La colère d'Olivier Véran
Mais à qui profite le forfait alors? Qui a voulu émettre ce "récit alternatif"? Un groupe de pression russe, voire l'Etat? Marie Peltier n'a pas voulu avancer sur ce terrain. Questionné sur cette actualité ce mardi, le ministre de la Santé, Olivier Véran, non plus, tout en dénonçant une opération "minable".
"Je ne sais pas d'où ça vient, de France ou de l'étranger. C'est minable, dangereux, irresponsable et ça ne marche pas car les Français sont des gens intelligents et ont tout compris de la crise sanitaire et de la bonne manière de s'en prémunir en France et dans le monde. Ils sont largement majoritaires aujourd'hui à vouloir le vaccin. Et je ne crois pas que des velléités d'où qu'elles viennent visant à faire de la communication négative soient de nature à détourner les Français de la vaccination", a-t-il évacué.
Des airs de Sputnik-V
Julien Cadot relève en tout cas une similitude aux airs de mobile: " La communication du vaccin russe Sputnik-V est extrêmement similaire à ce que propose cette agence. Ce sont les mêmes éléments de langage: parler du fait que les 'médias main stream n'en parlent pas', demander aux gens de tirer leurs propres conclusions de ces soi-disants preuves".
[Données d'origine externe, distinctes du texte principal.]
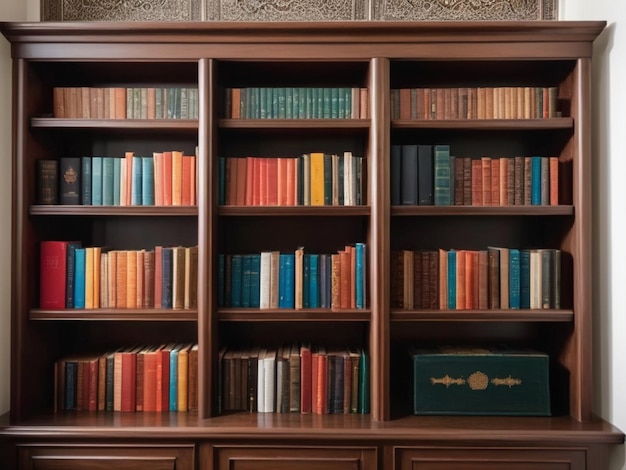
Identify the location of vertical pieces of wood separating the spots for books on the shelves. (16, 200), (205, 202), (380, 220), (583, 229).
Si le but d'une éventuelle opération russe était de promouvoir son vaccin maison en jetant l'opprobre sur le vaccin Pfizer, rabaissé par une comparaison défavorable avec le vaccin AstraZeneca dont la réputation est déjà très précaire en Europe, c'est donc raté. Après tout, les scientifiques influenceurs contactés ont dénoncé l'offre publiquement, et celle-ci n'a pas trouvé preneur et encore moins de concrétisation.
À moins qu'à la faveur d'une partie de billard à trois bandes, le tir ait tout de même fait mouche... "Je me demande si l'objectif n'était pas qu'on en parle, mais gratuitement en les dénonçant", a soupçonné Mohamed du compte Et ça se dit médecin.